Processes in xv6 have their own virtual address spaces. The kernel maps physical pages to virtual addresses, creating the illusion of each process having its own memory. Page tables handle this mapping. When a process switches context, the kernel switches page tables, so the new process sees its own memory. Context switching saves and restores registers so execution can resume where it left off.

The file system xv6 uses is simple: files are collections of blocks, directories are special files that contain file entries. The inode layer manages file metadata and block allocation. The buffer cache caches disk blocks in memory to avoid slow disk accesses. Extending the file system means understanding how these layers interact.

System calls are the bridge between user programs and the kernel. When a user program calls a system call, it triggers a trap into kernel mode. The kernel identifies the system call number, executes the corresponding handler, and returns results to user space. The system call interface is the set of operations the kernel exposes.

I extended xv6 by adding new system calls and modifying existing components. This involved understanding the calling convention, how arguments are passed, and how errors are reported. It also required attention to concurrency - multiple processes can call the same system call simultaneously, so locks are necessary.

Kernel debugging is challenging.
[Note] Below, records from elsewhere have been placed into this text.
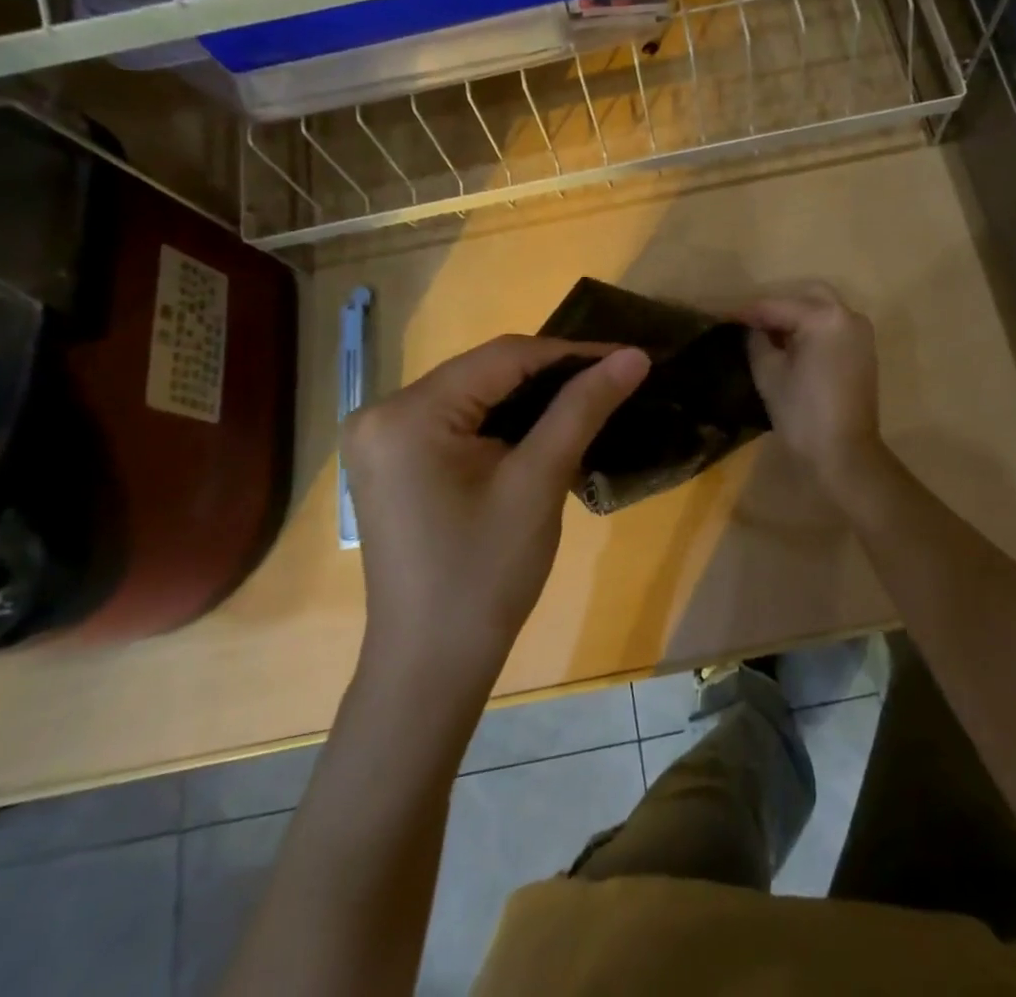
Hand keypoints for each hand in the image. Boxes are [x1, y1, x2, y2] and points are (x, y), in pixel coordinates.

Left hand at [340, 336, 649, 685]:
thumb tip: (634, 356)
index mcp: (407, 413)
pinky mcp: (391, 459)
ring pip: (472, 393)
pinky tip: (542, 425)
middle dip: (551, 374)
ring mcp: (380, 437)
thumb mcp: (539, 482)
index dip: (570, 352)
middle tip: (612, 378)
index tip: (627, 356)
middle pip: (483, 372)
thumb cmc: (485, 575)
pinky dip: (501, 419)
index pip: (502, 357)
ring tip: (588, 395)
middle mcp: (381, 412)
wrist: (431, 664)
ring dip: (529, 395)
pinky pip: (456, 420)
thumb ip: (583, 409)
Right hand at [737, 284, 885, 489]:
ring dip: (796, 317)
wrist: (844, 454)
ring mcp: (861, 333)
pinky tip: (791, 345)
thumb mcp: (769, 373)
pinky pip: (834, 327)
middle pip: (806, 297)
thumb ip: (757, 340)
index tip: (724, 316)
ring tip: (768, 334)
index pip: (778, 306)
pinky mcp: (865, 351)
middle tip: (750, 324)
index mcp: (824, 317)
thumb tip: (753, 328)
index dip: (748, 312)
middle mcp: (848, 316)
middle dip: (777, 308)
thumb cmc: (802, 413)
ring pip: (822, 310)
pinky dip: (813, 329)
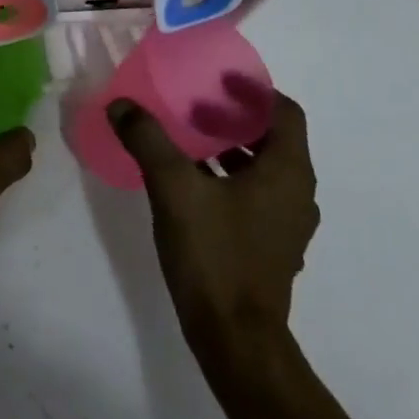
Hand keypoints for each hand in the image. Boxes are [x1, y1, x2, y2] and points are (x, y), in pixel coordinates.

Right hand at [112, 77, 318, 355]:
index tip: (217, 79)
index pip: (285, 112)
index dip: (253, 90)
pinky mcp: (270, 246)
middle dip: (234, 117)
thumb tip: (122, 105)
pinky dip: (229, 177)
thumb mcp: (173, 188)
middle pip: (273, 138)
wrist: (234, 339)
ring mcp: (286, 224)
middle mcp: (296, 194)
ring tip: (187, 139)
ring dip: (230, 148)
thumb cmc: (214, 254)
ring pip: (263, 169)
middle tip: (193, 104)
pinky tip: (190, 182)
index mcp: (286, 173)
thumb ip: (147, 139)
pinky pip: (255, 195)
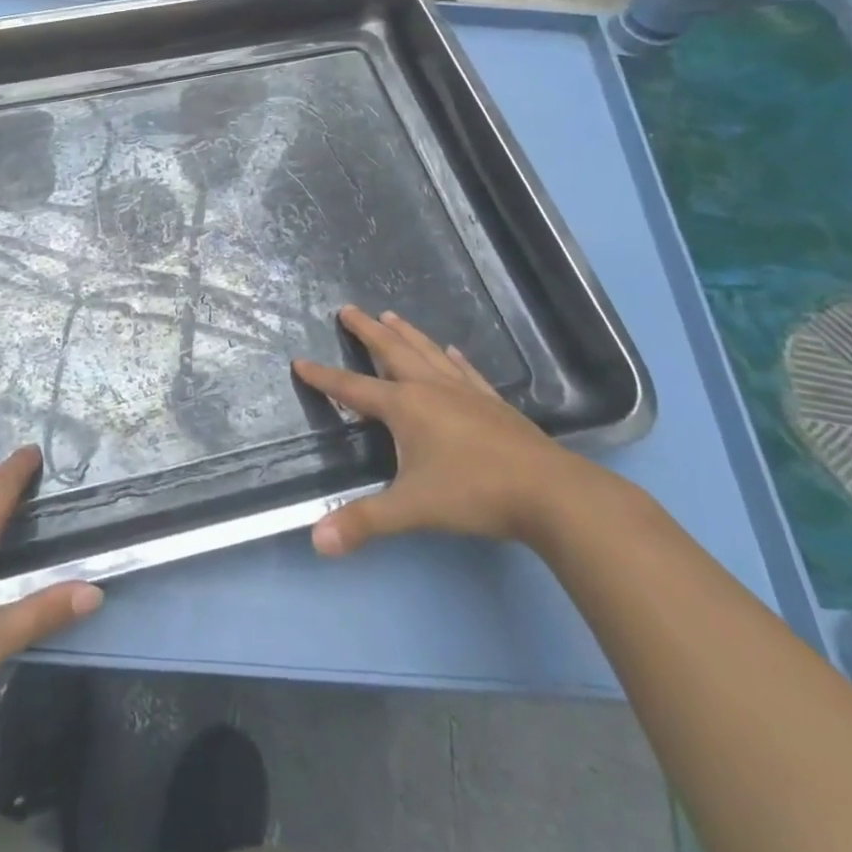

You can’t use user-space debuggers easily. Printf-style logging is common, but the kernel can’t print before console drivers are initialized. Sometimes you have to examine memory dumps or add instrumentation to understand what’s happening.

Working with xv6 shows how operating systems implement abstractions that we take for granted. Files are block allocations. Processes are memory mappings and saved state. System calls are trap handlers. Seeing the concrete implementation makes these abstractions less mysterious.